Laïla Diallo is beautiful. I saw her in Montreal in Sense of Self with Mélanie Demers where she wears a black gorilla head for some of the time, but I much prefer seeing her as she is here, a fellow traveler in her latest work, Hold Everything Dear. The themes of migration and the dislocation of travel are so beautifully captured from the first moment.  The way the dancers cross the stage and leave a different pattern of strewn persons and baggage is as if in a dream (another quality of constant travel). And remember that Guy Hoare is lighting it, so it looks exactly like it is supposed to. Everyone is in transit, even the musicians, which is why Jules Maxwell, the pianist and music director, can never sit at his keyboard. The music is just right, a gypsy flavour, with an air of traveling, moving, never quite belonging. And then the walking transforms into dance, beautifully evocative solos of looseness and freedom. I am reading Andrew Graham-Dixon’s biography of Caravaggio (whom Guy Hoare may well have helped to light his subjects in an earlier existence). Caravaggio’s central figures are beautifully lit, while the secondary figures fade into the blackness, features barely visible, yet present. Look at The Calling of Saint Matthew and the second version of his St. Matthew and the Angel for examples. Similarly, Laïla’s solo fades from light into dusk, yet you see it all, because what is essential can be seen, moving. At one point the strikingly rich voice of Gabi Froden cuts through the shadows, the voice as a beacon in the dark, leading you, encouraging you. Solo dances just drift into being in the crossing patterns. Theo Clinkard (whose colours and costumes are an integral part of the beauty of the piece) and Helka Kaski dance with equal fluidity and sinuousness. I remember the stillness of Laïla standing on a pier, looking out over the water. How many times have you been there, dreaming, feeling the breeze on a summer evening? Then imperceptibly I am watching a duet with Laïla and Theo and I say to myself no, that’s not supposed to happen here, there’s a link missing. Time stops drifting and even the fluidity of the duet cannot bring back the dreamlike passing of time. It feels like a later part of the project has been stitched on to the earlier mosaic, a few pages missing in between. Perhaps it will find its own place in the fullness of the work that will be developed during a residency at Bath ICIA in May. I have confidence Laïla can do it.

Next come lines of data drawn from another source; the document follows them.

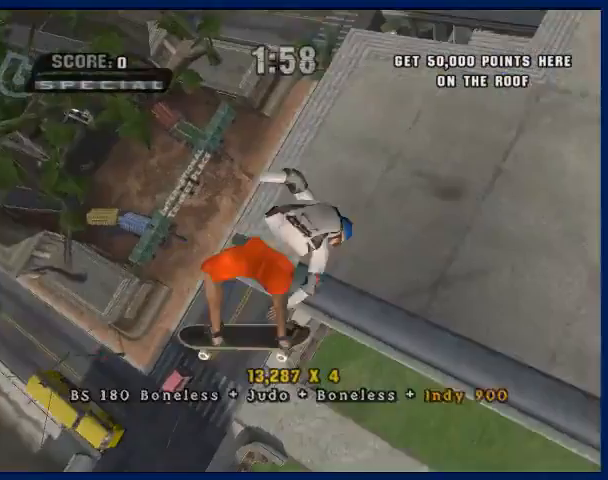
Gameplay with a controller (PlayStation layout); each line is a JSON object with the inputs held at the frame after it. "events" lists button and stick changes between this image and that frame as [ms after this image, input, new state], when the widget could be followed in between. Not read: L3 R3.
{"buttons": [], "left_stick": "center", "right_stick": "center", "events": []}
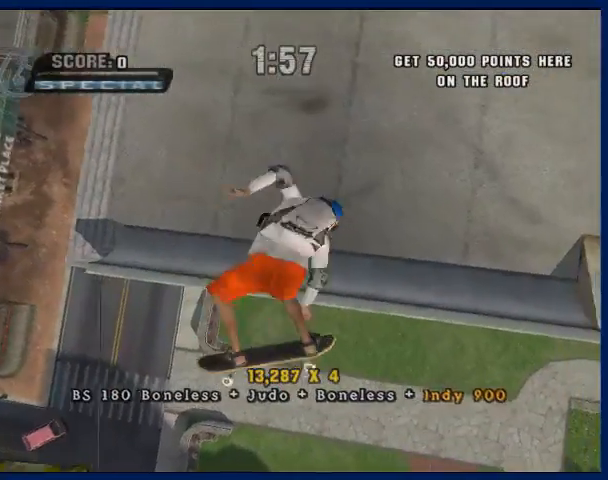
{"buttons": [], "left_stick": "right", "right_stick": "center", "events": [[467, "left_stick", "right"]]}
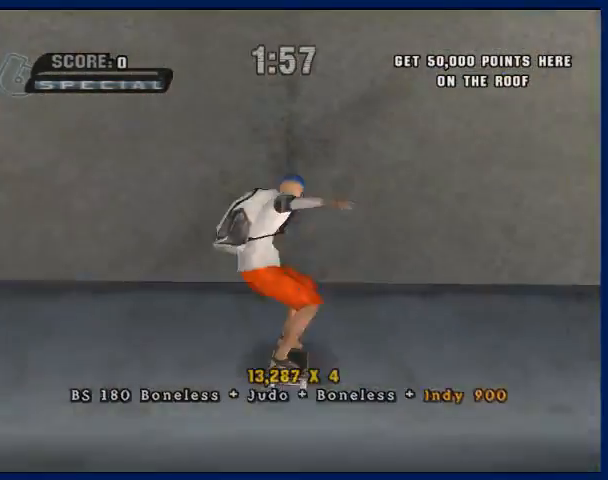
{"buttons": ["CROSS"], "left_stick": "center", "right_stick": "center", "events": [[100, "left_stick", "center"], [333, "CROSS", "down"], [433, "CROSS", "up"], [500, "CROSS", "down"]]}
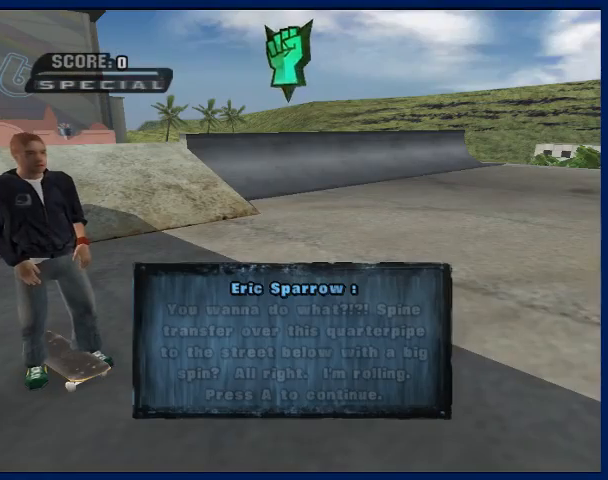
{"buttons": ["CROSS"], "left_stick": "center", "right_stick": "center", "events": [[100, "CROSS", "up"], [167, "CROSS", "down"], [267, "CROSS", "up"], [333, "CROSS", "down"], [400, "CROSS", "up"], [467, "CROSS", "down"]]}
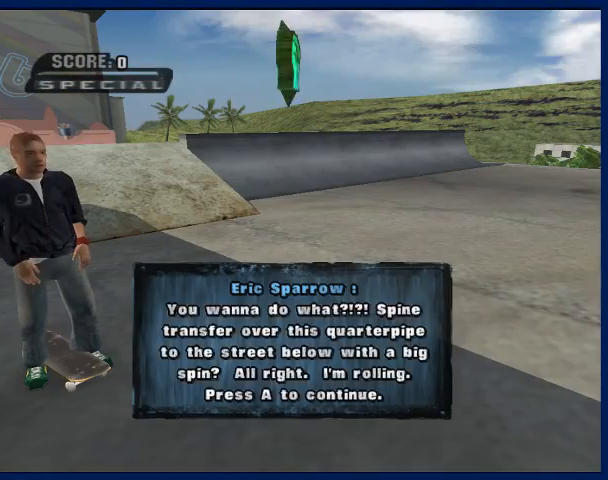
{"buttons": ["CROSS"], "left_stick": "center", "right_stick": "center", "events": [[100, "CROSS", "up"], [167, "CROSS", "down"], [267, "CROSS", "up"], [300, "CROSS", "down"], [400, "CROSS", "up"], [467, "CROSS", "down"]]}
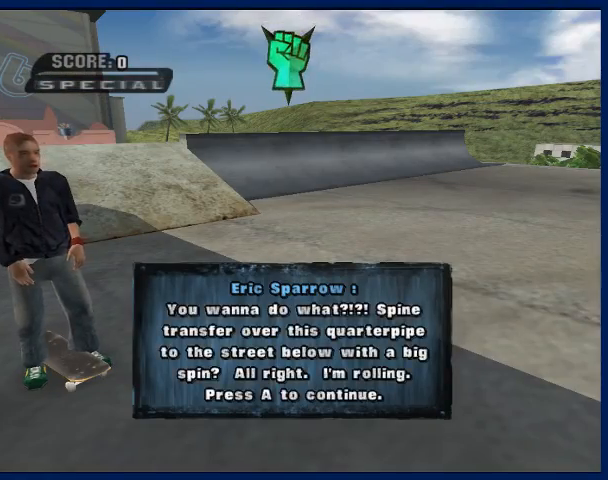
{"buttons": ["CROSS"], "left_stick": "center", "right_stick": "center", "events": [[100, "CROSS", "up"], [267, "CROSS", "down"]]}
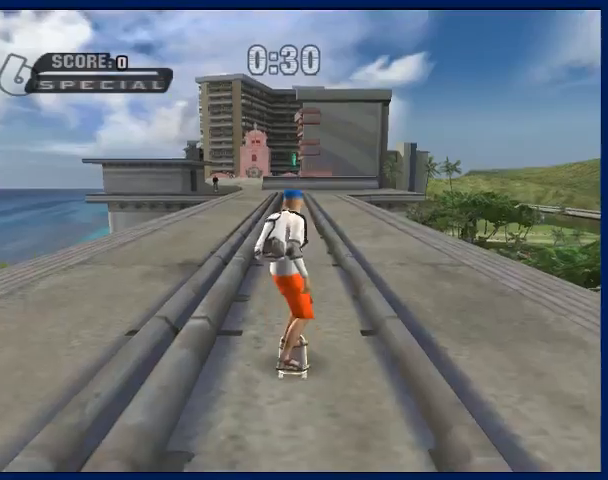
{"buttons": ["CROSS"], "left_stick": "up", "right_stick": "center", "events": [[100, "left_stick", "right"], [200, "left_stick", "center"], [300, "left_stick", "up"], [400, "left_stick", "center"], [467, "left_stick", "up"]]}
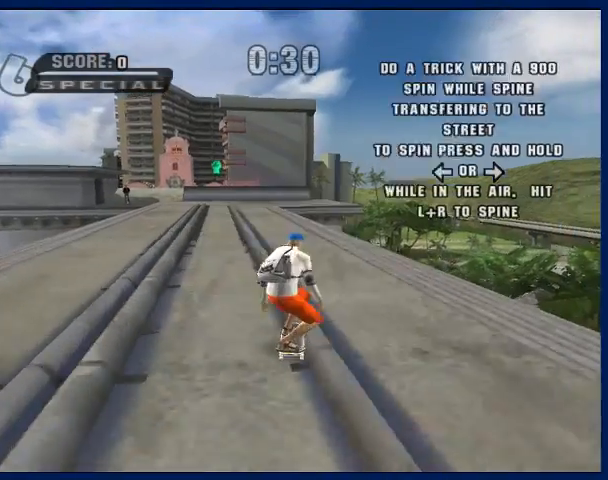
{"buttons": [], "left_stick": "center", "right_stick": "center", "events": [[67, "left_stick", "center"], [100, "CROSS", "up"], [133, "left_stick", "down-right"], [167, "TRIANGLE", "down"], [200, "TRIANGLE", "up"], [200, "left_stick", "center"], [267, "TRIANGLE", "down"], [400, "TRIANGLE", "up"]]}
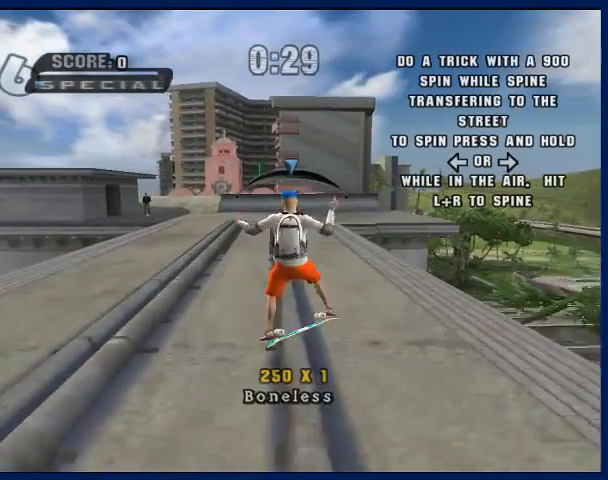
{"buttons": ["CIRCLE"], "left_stick": "center", "right_stick": "center", "events": [[67, "CROSS", "down"], [267, "left_stick", "down"], [300, "CIRCLE", "down"], [300, "CROSS", "up"], [400, "CIRCLE", "up"], [433, "left_stick", "center"], [467, "CIRCLE", "down"]]}
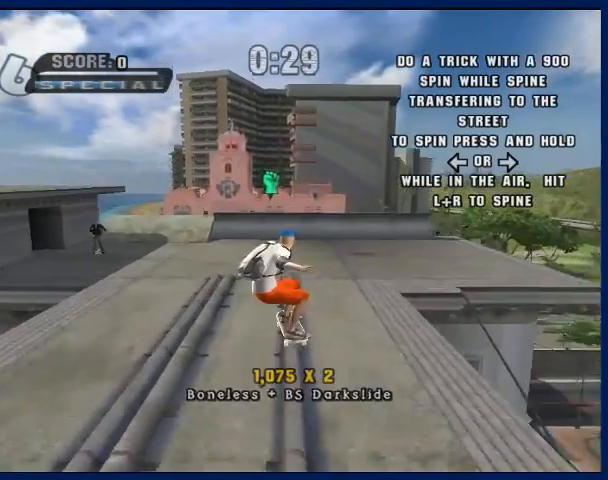
{"buttons": ["CROSS"], "left_stick": "center", "right_stick": "center", "events": [[100, "CIRCLE", "up"], [200, "CROSS", "down"]]}
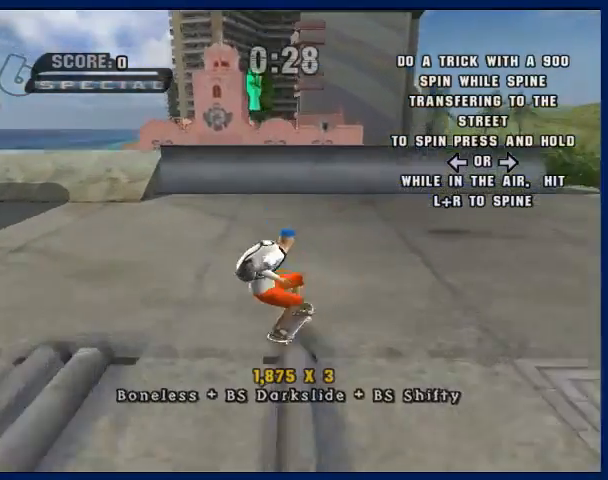
{"buttons": ["CROSS"], "left_stick": "center", "right_stick": "center", "events": []}
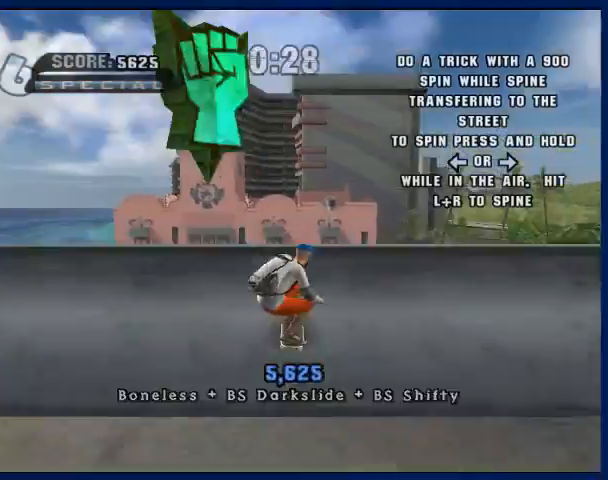
{"buttons": ["CIRCLE", "L2", "R2"], "left_stick": "left", "right_stick": "center", "events": [[100, "CROSS", "up"], [100, "L2", "down"], [133, "left_stick", "left"], [233, "CIRCLE", "down"], [233, "R2", "down"]]}
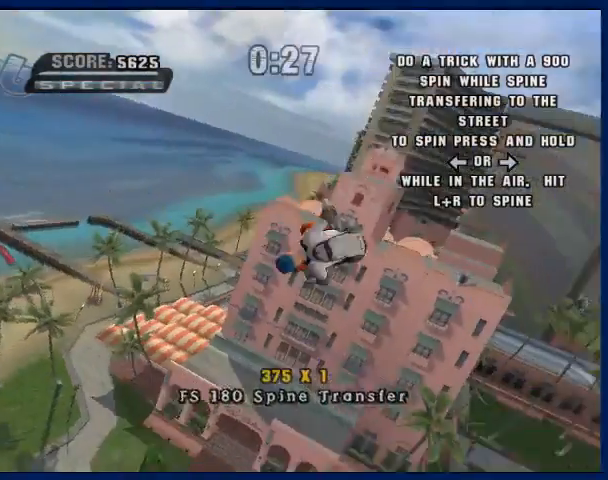
{"buttons": [], "left_stick": "left", "right_stick": "center", "events": [[167, "CIRCLE", "up"], [167, "L2", "up"], [200, "R2", "up"]]}
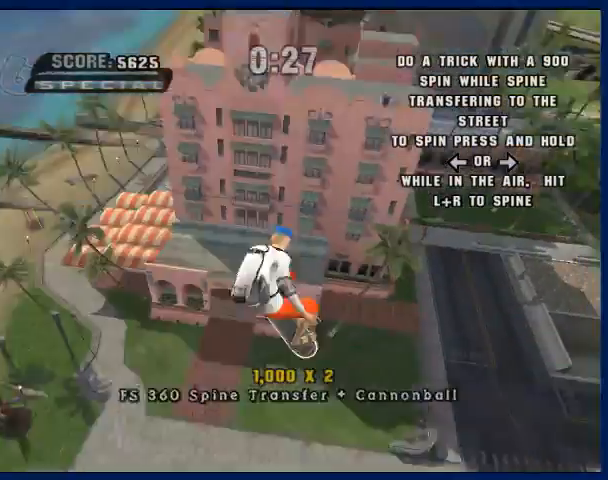
{"buttons": [], "left_stick": "left", "right_stick": "center", "events": []}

Now I am in risk territory, because I am staying to watch Freddie’s piece, Absent Made Present, and know I may have to cough up the £25, but I am prepared. And when the stage reveals the harmony of the vertical white cords with weights of clay I say yes, I’m glad I stayed. Katherine Morling’s (or is it James Button’s?) set hangs there and is beautiful to watch in its poise, lit by David W. Kidd. Dancers (they are playing about at this time and haven’t yet shown their stuff) change the equilibrium of the finely balanced clay weights, lob them in from the wings to be caught with panache in the janitor’s bucket. The stage is divided into three zones, right, left and centre. Centre is surrounded on three sides by the white cords. So the left and right side have delicate cords on one side and heavy black velvet wings at the back and sides. It is in these awkward physical spaces that the best parts are happening, where the dark velvet wings prove almost overpowering. The dance spreads through the cords and over the middle section, and this is fluid, funny (Freddie has a great sense of humour, a smile that is always there), intricate and breathtaking (especially for the dancers as they knock each other over with grace and precision, with no roughness, no loss of gentleness). There is so much action with the clay weights (spattered on the ground, demarking the supine dancers, unbalancing the cords, tying them up, untying them again), that they should have a curtain call at the end. They might have had a curtain call, but I have to leave quickly to catch my train. I walk over Waterloo Bridge, take the Clapham Junction train, make my connection and wait with some apprehension for the ticket collector to make his rounds. The misgivings of having to pay £25 return. When he arrives I show him my ticket and say I am sorry I missed my earlier train. He must have been at the Linbury too and is full of calm and light and he says, oh don’t worry about that.